Put players, specifically, have set their sights on BTU's weekly 3/13 and June series of options. In the former, buy-to-open activity has been detected at the 6.50 and 7 strikes, while it appears new positions are being purchased at the 4 and 5 strikes in the latter. By initiating the puts, speculators expect BTU to settle south of the strike prices at the respective expiration dates.
Today's pop in put volume just echoes the withstanding trend witnessed in the stock's options pits. At the International Securities Exchange (ISE), Chicago Board Options Exchange (CBOE), and NASDAQ OMX PHLX (PHLX), for example, the equity's 10-day put/call volume ratio of 1.03 rests higher than 79% of similar readings taken in the past year.
Echoing this put-skewed bias is BTU's Schaeffer's put/call open interest ratio (SOIR) of 1.03, which ranks in the 92nd annual percentile. In other words, short-term speculators have been more put-heavy toward the security just 8% of the time within the past year.

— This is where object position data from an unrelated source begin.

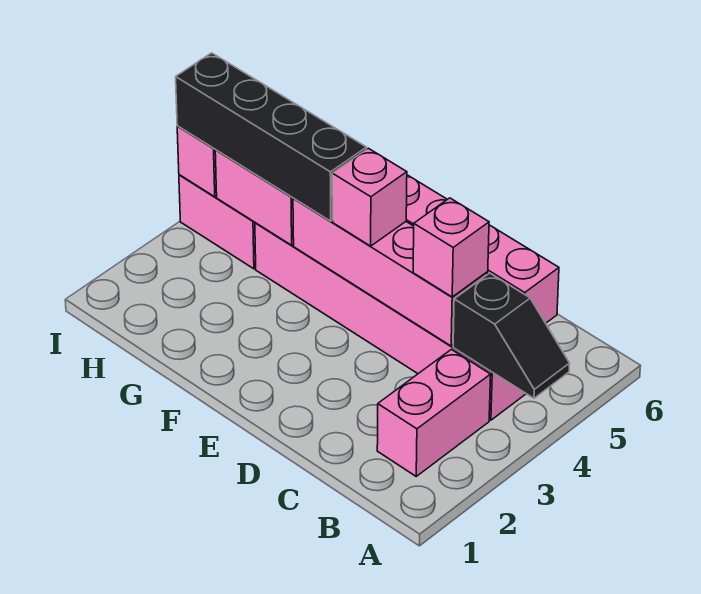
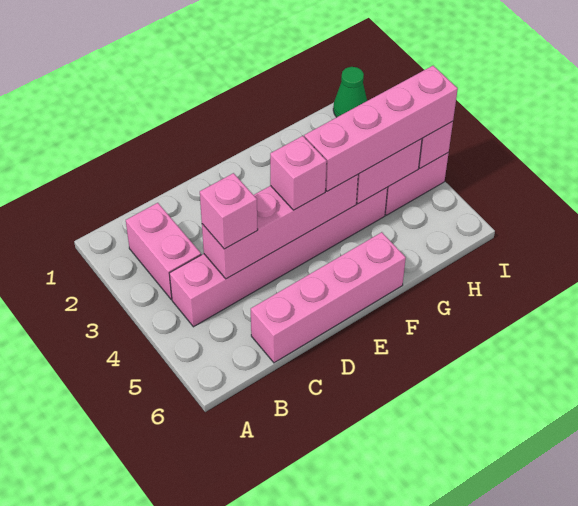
black 1x2 slope [453,273,570,398] -> none
black 1x4 brick [176,53,367,221] -> pink 1x4 brick [304,66,458,191]
none -> green 1x1 cone [333,67,367,117]

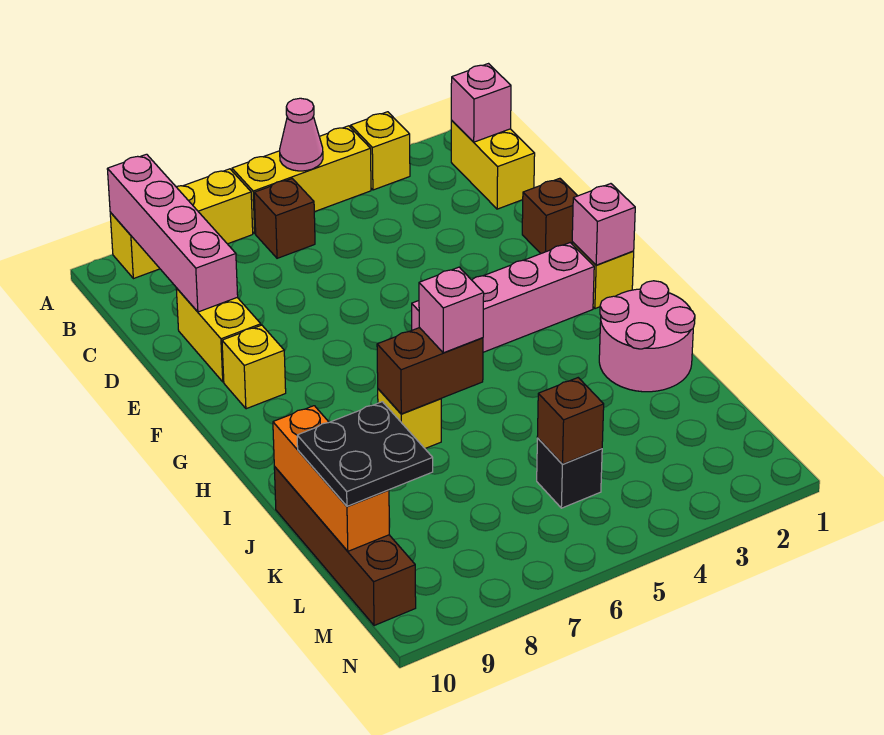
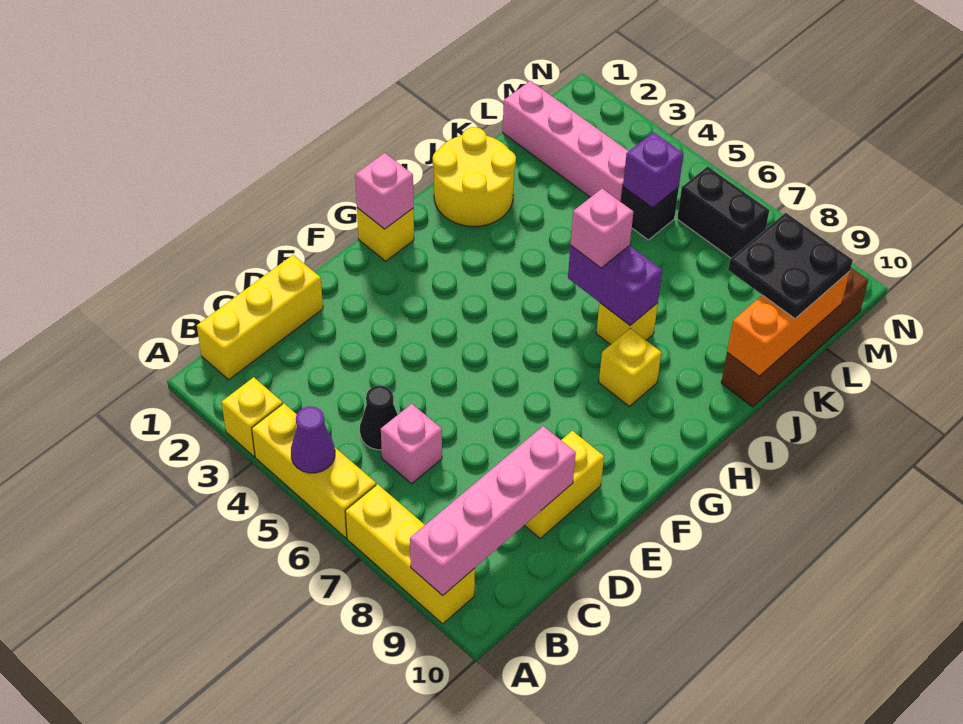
pink 1x1 cone [280,98,323,171] -> purple 1x1 cone [291,407,335,473]
yellow 1x2 brick [451,121,535,209] -> yellow 1x3 brick [197,255,323,380]
pink 1x1 brick [451,64,511,142] -> pink 1x1 brick moved to [381,404,442,484]
brown 1x1 brick [254,179,315,258] -> none
none -> black 1x1 cone [360,386,398,450]
brown 1x1 brick [522,178,577,253] -> none
yellow 1x1 brick [222,325,286,409] -> yellow 1x1 brick moved to [599,329,661,406]
pink 1x4 brick [412,243,594,352] -> pink 1x4 brick moved to [503,81,629,202]
pink 2x2 round brick [599,281,695,392] -> yellow 2x2 round brick [433,127,516,226]
brown 1x2 brick [377,328,483,414] -> purple 1x2 brick [568,246,662,325]
brown 1x1 brick [537,378,604,464] -> purple 1x1 brick [623,132,683,208]
none -> black 1x2 brick [677,166,769,258]

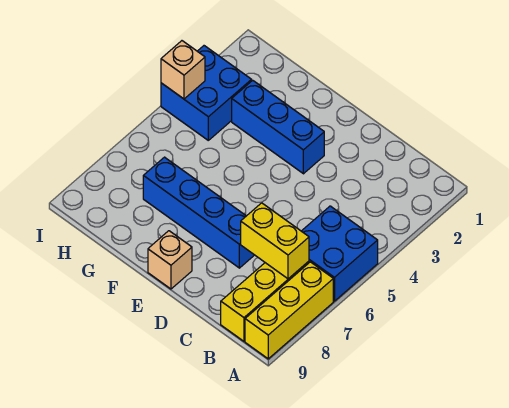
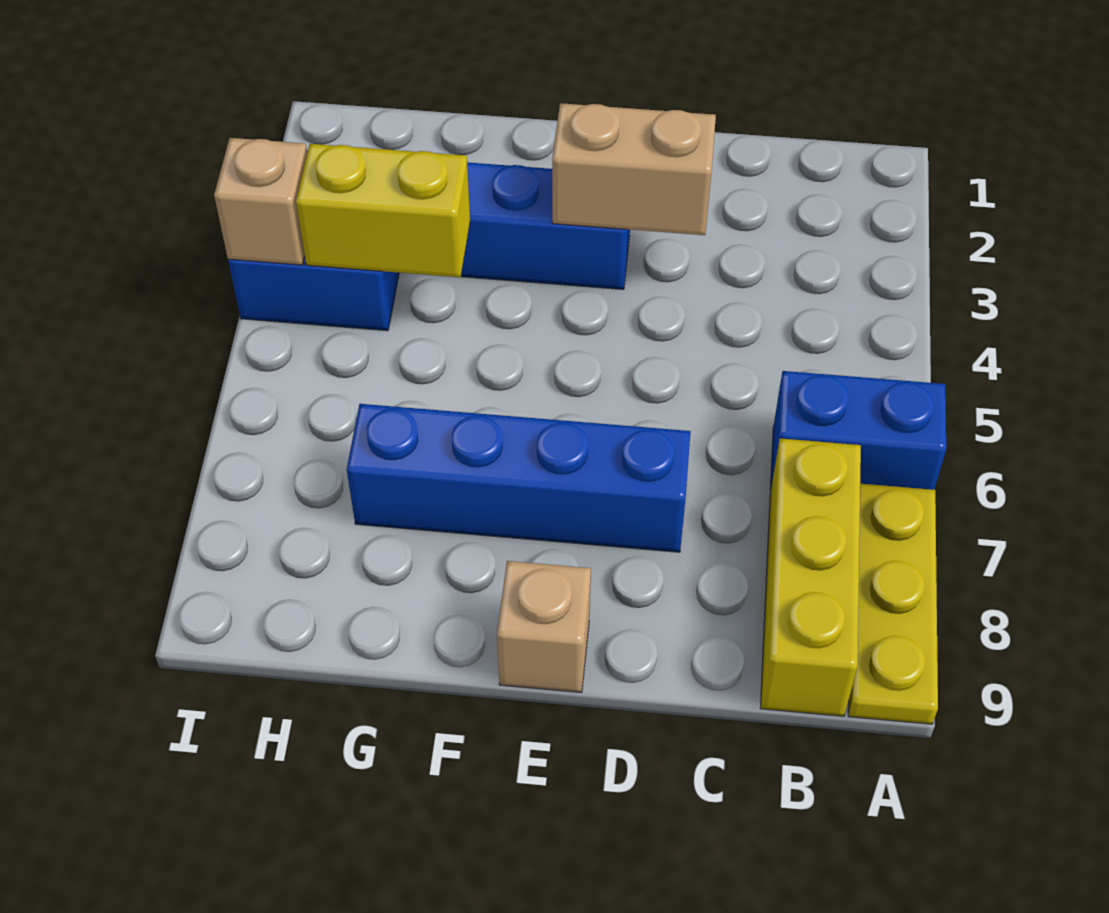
blue 2x2 brick [302,206,378,301] -> blue 1x2 brick [770,371,946,490]
yellow 1x3 brick [245,262,333,359] -> yellow 1x3 plate [848,484,938,724]
yellow 1x2 brick [241,203,309,279] -> yellow 1x2 brick moved to [296,144,470,277]
none -> tan 1x2 brick [552,103,716,235]

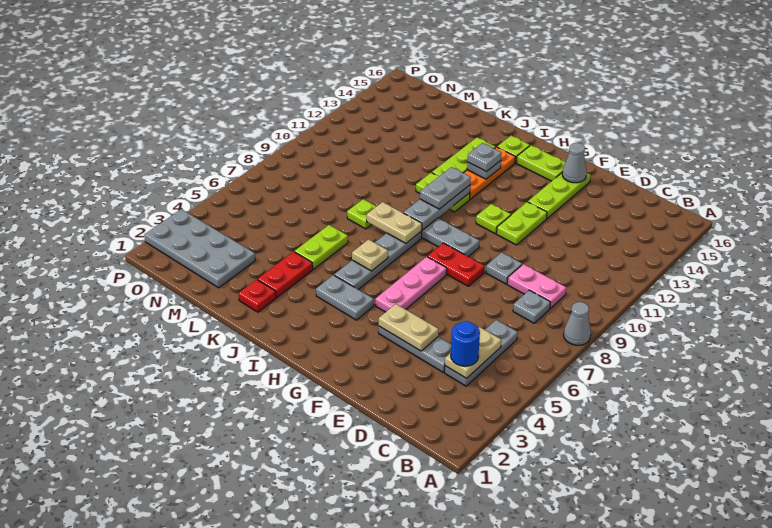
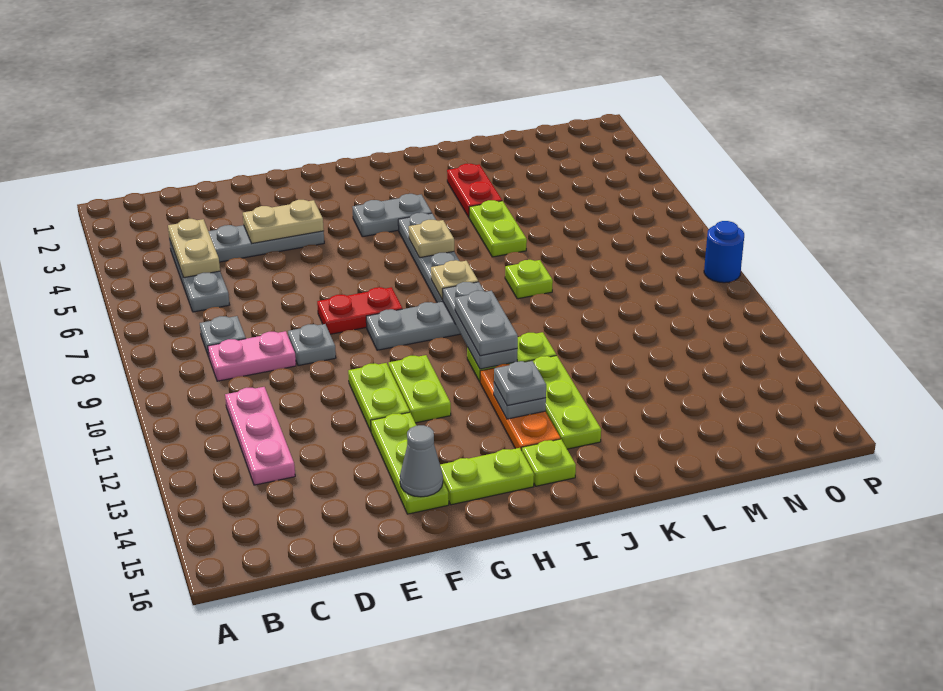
grey 1x1 cone [564,302,591,345] -> none
blue 1x1 round brick [451,321,480,366] -> blue 1x1 round brick moved to [704,221,744,283]
pink 1x3 plate [375,257,447,312] -> pink 1x3 plate moved to [225,387,295,485]
lime 1x1 plate [476,204,511,234] -> lime 1x2 plate [388,355,451,423]
tan 1x2 plate [367,202,422,243] -> tan 1x1 plate [431,260,478,300]
red 1x1 plate [238,280,276,312] -> none
grey 2x4 plate [144,209,255,288] -> none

Outside of the options pits, however, there is still plenty of room on Peabody Energy Corporation's (NYSE:BTU) bearish bandwagon. Among covering analysts, 44% maintain a "buy" or better rating, while the average 12-month price target of $9.85 stands at a 46.6% premium to current trading levels. Going forward, another round of downwardly revised analyst notes could create additional headwinds for the shares.